The most striking feature of the script is Ziegler’s use of the cast as a chorus of narrators to set, drive, and comment on the action in hindsight. Much of their commentary touches on the idea that Photograph 51 is one of many versions of the tale. While core elements of the plot do offer a welcome revision to the commonly understood story, the comments come to feel disingenuous as we get caught up in this particular narrative.
In keeping with the style of the script Scott Bradley’s set flirts with cleverness and embraces a high degree of self-awareness. Just as the chorus breaks down theatrical illusion the set keeps actors visible on the open wings when not playing in a scene. There they observe the action from gorgeous mid-century furniture. Sconces and hanging lamps are fitted with a tangle of spindly dowels suggesting a matted mess of nucleic acids. Lab tables are wheeled about a central platform into a variety of arrangements to suggest different locations. A vast screen over this playing space is underused but unobtrusive.
You don’t need to bone up on your biology in order to understand Photograph 51. The jargon is minimal and the objectives are clear. We know Watson and Crick win the race, what matters is how they do it and what happens to those around them. While Ziegler’s straightforward handling of the scientific language and ideas is laudable, she is similarly explicit with the characters and plot. The neatness of it all gives the play a whiff of the mawkish with coincidences that feel excessively manipulated. In one key instance Franklin allows a degree of emotional life into her world, and immediately collapses in pain. Moments later, the audience hears the bad news.

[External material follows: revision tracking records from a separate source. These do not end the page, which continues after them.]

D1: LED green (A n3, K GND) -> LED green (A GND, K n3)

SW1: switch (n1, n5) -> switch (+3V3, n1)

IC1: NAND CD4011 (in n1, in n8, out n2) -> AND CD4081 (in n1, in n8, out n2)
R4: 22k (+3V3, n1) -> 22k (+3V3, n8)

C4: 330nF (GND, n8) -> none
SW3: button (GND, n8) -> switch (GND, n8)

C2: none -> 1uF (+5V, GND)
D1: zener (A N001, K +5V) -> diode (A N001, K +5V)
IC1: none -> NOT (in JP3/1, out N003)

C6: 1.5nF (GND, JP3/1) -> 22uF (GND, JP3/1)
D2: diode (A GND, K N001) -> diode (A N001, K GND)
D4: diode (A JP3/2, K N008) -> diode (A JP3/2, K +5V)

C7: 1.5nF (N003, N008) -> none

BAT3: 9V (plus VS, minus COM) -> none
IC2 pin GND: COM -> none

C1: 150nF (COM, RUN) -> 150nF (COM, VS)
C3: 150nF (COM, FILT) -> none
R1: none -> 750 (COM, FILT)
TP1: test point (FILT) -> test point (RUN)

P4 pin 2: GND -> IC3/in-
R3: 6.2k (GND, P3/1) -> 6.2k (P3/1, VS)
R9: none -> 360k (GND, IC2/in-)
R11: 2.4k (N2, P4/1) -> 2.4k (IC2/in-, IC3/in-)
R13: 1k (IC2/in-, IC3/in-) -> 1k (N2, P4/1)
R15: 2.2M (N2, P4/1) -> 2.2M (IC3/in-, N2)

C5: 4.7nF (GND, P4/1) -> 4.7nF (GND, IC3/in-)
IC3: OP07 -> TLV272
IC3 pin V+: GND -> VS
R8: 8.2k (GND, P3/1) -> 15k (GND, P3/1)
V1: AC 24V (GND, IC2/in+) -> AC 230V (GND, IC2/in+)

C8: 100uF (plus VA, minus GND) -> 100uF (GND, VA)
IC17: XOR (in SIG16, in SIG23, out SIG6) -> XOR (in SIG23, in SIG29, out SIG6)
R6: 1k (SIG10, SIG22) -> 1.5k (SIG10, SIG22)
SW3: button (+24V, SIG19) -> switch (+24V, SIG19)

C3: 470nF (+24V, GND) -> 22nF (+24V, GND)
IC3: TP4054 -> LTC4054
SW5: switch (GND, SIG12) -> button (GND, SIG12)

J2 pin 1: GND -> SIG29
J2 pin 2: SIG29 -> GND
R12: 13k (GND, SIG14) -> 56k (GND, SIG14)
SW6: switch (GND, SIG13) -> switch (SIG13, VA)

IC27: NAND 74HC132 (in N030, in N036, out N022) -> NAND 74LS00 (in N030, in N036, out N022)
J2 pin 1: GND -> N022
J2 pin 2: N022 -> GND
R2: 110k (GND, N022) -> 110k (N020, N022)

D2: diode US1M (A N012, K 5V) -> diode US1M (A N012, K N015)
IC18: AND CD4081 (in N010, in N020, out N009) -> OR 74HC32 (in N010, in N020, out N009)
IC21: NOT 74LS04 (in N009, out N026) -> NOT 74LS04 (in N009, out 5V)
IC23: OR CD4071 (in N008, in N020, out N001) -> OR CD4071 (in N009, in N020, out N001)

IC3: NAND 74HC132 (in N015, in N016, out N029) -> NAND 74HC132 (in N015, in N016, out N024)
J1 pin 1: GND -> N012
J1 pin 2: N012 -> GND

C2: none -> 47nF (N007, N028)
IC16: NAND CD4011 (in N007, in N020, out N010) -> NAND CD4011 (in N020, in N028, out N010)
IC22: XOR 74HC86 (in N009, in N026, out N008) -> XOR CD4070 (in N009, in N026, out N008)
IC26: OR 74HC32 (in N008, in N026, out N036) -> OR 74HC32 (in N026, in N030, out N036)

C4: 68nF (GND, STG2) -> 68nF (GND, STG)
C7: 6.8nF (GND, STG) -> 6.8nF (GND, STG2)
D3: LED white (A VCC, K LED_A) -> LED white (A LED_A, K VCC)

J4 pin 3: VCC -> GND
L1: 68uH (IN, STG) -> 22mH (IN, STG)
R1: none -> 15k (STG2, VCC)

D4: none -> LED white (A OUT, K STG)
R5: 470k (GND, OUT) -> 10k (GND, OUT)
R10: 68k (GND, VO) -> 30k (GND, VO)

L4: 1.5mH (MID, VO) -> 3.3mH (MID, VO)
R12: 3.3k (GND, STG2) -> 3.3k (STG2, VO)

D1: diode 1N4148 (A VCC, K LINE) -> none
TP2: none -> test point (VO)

Not only does this play ask too little of its audience, it doesn’t allow us the chance to take an active part in understanding the plot or its implications. In the most egregious instance, a narrator informs us that we are witnessing the moment when everything in the story is possible. Franklin then has a line and the narrator concludes that the preceding line made the denouement inevitable. Had Ziegler trusted her audience to draw these conclusions on its own, Photograph 51 would be far more satisfying.
The bald-faced statements that drag the script down do give the play an aesthetic integrity, as the characters are mostly drawn in broad strokes as well. Thankfully the cast fleshes out their characters sufficiently to keep them sympathetic and interesting. Wilkins is written as a well-meaning misogynist, a product of his times, whose humanism is a foil to Franklin’s puritan intellectual rigor. Farwell is all stumbling awkwardness in the role. Harris plays the insistently obnoxious Watson in Moritz-Stiefel hair with an enthusiasm that is almost charming. Crick comes off as relatively sympathetic in Sieber’s performance despite the character’s weak moral compass.
Brian Earp and Aaron Blakely are the standouts of the cast as the research assistants, Don Caspar and Ray Gosling. Ziegler writes them as minor characters in the pursuit of DNA but Gosling was a significant presence in the research. Earp keeps Gosling both appealing and very human as he referees the personal battles between his colleagues. The historical Caspar wasn’t involved in any of the events of the plot but the script gives him a key, if vague position in Franklin’s personal story. Blakely brings life to the stage in this most emotionally present character in the show.
Potter’s performance is perhaps even more notable as she finds humanity in the stultifying confines of a character who, as Ziegler spells out in no uncertain terms, gives precedence to her head over her heart. Potter plays Franklin’s passion for ideas with a fervor that engages the audience till the very end. By that time you may be wondering at the obstacles that kept Franklin from her recognition — along with those that kept this play from being better than the pretty good show it is.